Les plateformes de financement participatif comme Tipeee permettent à des créateurs de projets de collecter des fonds auprès de contributeurs. En échange de leurs contributions, les contributeurs reçoivent souvent des contreparties si le projet atteint son objectif de financement. Si la contribution est directement liée à la livraison d'un bien corporel ou la fourniture d’un service réalisé par une personne physique, au contributeur via la plateforme, celle-ci pourra être considérée comme facilitant la vente ou prestation.
La nature exacte de la transaction (donation pure ou donation avec contrepartie) est ainsi déterminante pour l'application de la directive DAC 7 aux plateformes de financement participatif (ou « crowdfunding »).
Twitch et Kick sont des plateformes qui permettent à des « streamers » de générer des revenus via des dons, des abonnements, ou des publicités. Dès lors, il est possible de considérer qu’elles permettent de faciliter la fourniture de services par des « streamers » au profit des « viewers » (téléspectateurs).
Dans cette optique, la plateforme de « streaming » Twitch demande depuis juillet 2023 aux streamers les informations nécessaires afin de se confirmer aux obligations déclaratives de la directive DAC 7.
Twitch reporte probablement les streamers dès lors que ces derniers peuvent dans certains cas fournir des contreparties en fonction des paiements de viewers (vidéos sur demande, intéractions …).
Les galeries d'art en ligne facilitent la vente des œuvres d'art entre les artistes et les acheteurs.
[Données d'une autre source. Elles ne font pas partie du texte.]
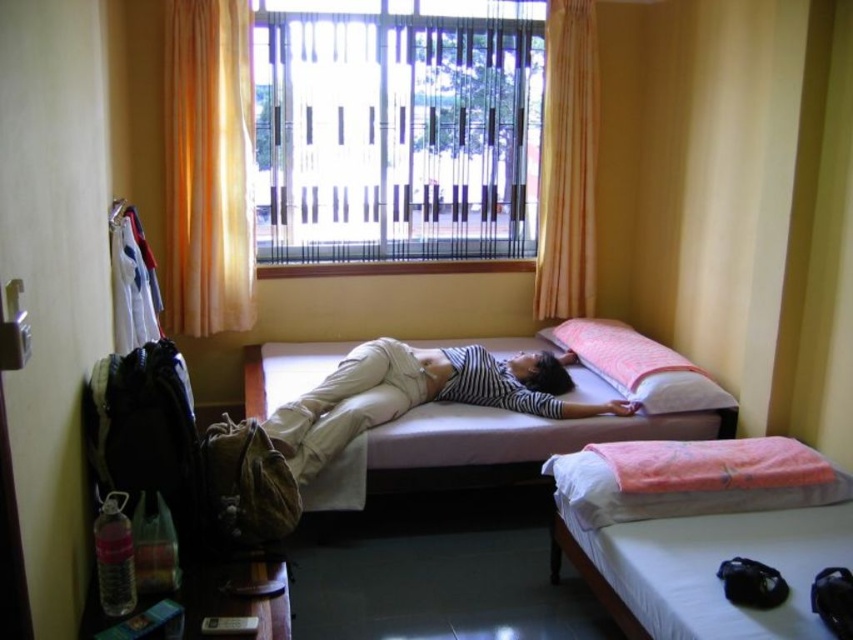
You are a delivery person who needs to place a new mattress in the room. The current mattress at center is at coordinates point 0.678, 0.563. Can you place the new mattress at the same coordinates without overlapping?

The mattress at center is already located at point (479, 433), so placing another mattress at the same coordinates would cause an overlap. You need to choose a different location.

You are standing in the room and want to place a small plant on the bed where the person is lying. The plant needs to be placed closer to the camera. Which point should you choose between point (x=711, y=531) and point (x=695, y=493)?

You should choose point (x=711, y=531) because it is closer to the camera than point (x=695, y=493).

You are standing in the room and want to look outside through the transparent plastic window at center. Is the orange fabric curtain at upper center blocking your view?

The transparent plastic window at center is positioned over orange fabric curtain at upper center, so the orange fabric curtain at upper center is behind the window and does not block the view.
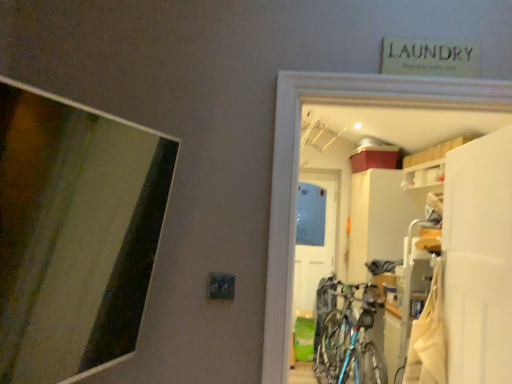
Question: Is white matte screen door at right bigger or smaller than blue metallic bicycle at center?

Choices:
 (A) big
 (B) small

Answer: (B)

Question: Is white matte screen door at right to the left or to the right of blue metallic bicycle at center in the image?

Choices:
 (A) left
 (B) right

Answer: (B)

Question: Based on their relative distances, which object is nearer to the white matte screen door at right?

Choices:
 (A) white matte door at center
 (B) blue metallic bicycle at center
 (C) white matte cabinet at upper right
 (D) metallic bicycle at center
 (E) white fabric laundry at lower right

Answer: (E)

Question: Which object is the closest to the white matte door at center?

Choices:
 (A) white matte screen door at right
 (B) metallic bicycle at center
 (C) white matte cabinet at upper right
 (D) blue metallic bicycle at center
 (E) white fabric laundry at lower right

Answer: (D)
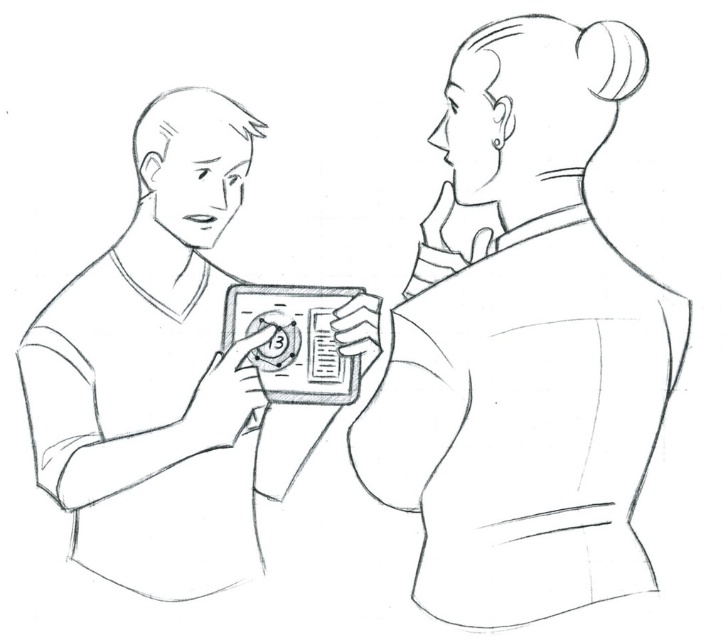
Can you confirm if smooth fabric blouse at upper right is positioned below matte black device at center?

Incorrect, smooth fabric blouse at upper right is not positioned below matte black device at center.

Between smooth fabric blouse at upper right and matte black device at center, which one appears on the left side from the viewer's perspective?

matte black device at center

What do you see at coordinates (523, 342) in the screenshot? This screenshot has width=728, height=640. I see `smooth fabric blouse at upper right` at bounding box center [523, 342].

Where is `smooth fabric blouse at upper right`? smooth fabric blouse at upper right is located at coordinates (523, 342).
À ce titre, les ventes de biens culturels et d’œuvres d’art sont expressément mentionnées dans les opérations de vente de biens soumises à l’obligation déclarative. Dès lors, les galeristes en ligne (qu’ils soient acheteurs revendeurs ou intermédiaires transparents mettant en relation l’acheteur et le vendeur) suivent le même régime que les marchés en ligne (« marketplaces ») et entrent dans le champ de la directive DAC 7 dès lors qu’ils ont connaissance du montant de la contrepartie (notamment par la gestion du paiement directement en ligne).
Ces plateformes doivent donc identifier les artistes qui dépassent l’un des seuils et qui ne sont à ce titre plus considérés comme des vendeurs occasionnels.
Cette mesure vise à s'assurer que les revenus des ventes d'œuvres d'art en ligne sont correctement déclarés. Les galeries d'art en ligne doivent donc mettre en place des mécanismes pour identifier les artistes et les transactions concernés.
Il est important de noter que ces obligations déclaratives liées à la directive DAC 7 s'ajoutent à celles existantes en matière de lutte contre le blanchiment de capitaux et le financement du terrorisme (LCB-FT) pour les acteurs du marché de l'art, y compris les galeristes.